>>>
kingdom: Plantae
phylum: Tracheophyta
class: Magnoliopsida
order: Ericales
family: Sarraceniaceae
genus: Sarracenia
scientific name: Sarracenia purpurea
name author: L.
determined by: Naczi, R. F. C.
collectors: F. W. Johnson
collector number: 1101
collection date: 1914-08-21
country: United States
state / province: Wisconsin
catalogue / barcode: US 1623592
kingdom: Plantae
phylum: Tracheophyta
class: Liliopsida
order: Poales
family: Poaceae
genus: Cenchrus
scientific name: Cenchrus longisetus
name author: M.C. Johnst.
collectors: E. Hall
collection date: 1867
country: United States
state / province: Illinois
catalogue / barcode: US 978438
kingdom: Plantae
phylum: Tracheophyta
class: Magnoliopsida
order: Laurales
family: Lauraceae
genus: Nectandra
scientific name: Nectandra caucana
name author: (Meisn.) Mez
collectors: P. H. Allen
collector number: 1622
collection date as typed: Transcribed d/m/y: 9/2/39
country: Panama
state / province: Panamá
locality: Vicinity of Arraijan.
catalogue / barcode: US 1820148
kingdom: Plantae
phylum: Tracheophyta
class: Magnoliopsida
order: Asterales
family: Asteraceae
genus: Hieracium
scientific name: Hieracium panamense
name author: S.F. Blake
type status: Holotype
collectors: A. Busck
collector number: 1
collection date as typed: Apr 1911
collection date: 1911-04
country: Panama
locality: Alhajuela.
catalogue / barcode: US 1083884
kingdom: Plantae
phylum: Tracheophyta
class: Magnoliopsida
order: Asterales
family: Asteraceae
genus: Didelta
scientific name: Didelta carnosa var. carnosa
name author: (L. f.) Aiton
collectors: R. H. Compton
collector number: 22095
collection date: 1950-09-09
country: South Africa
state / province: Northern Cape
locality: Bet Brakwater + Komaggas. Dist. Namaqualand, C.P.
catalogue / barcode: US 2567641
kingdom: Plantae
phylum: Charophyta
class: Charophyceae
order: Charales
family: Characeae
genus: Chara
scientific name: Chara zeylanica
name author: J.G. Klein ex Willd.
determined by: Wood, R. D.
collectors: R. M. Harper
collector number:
<<<
SHORT EXERCISE.
Extract the lines of the records above verbatim, from the line containing "state / province: Panamá" up to and including the line containing "collection date as typed: Apr 1911".

SOLUTION TO THE EXERCISE.
state / province: Panamá
locality: Vicinity of Arraijan.
catalogue / barcode: US 1820148
kingdom: Plantae
phylum: Tracheophyta
class: Magnoliopsida
order: Asterales
family: Asteraceae
genus: Hieracium
scientific name: Hieracium panamense
name author: S.F. Blake
type status: Holotype
collectors: A. Busck
collector number: 1
collection date as typed: Apr 1911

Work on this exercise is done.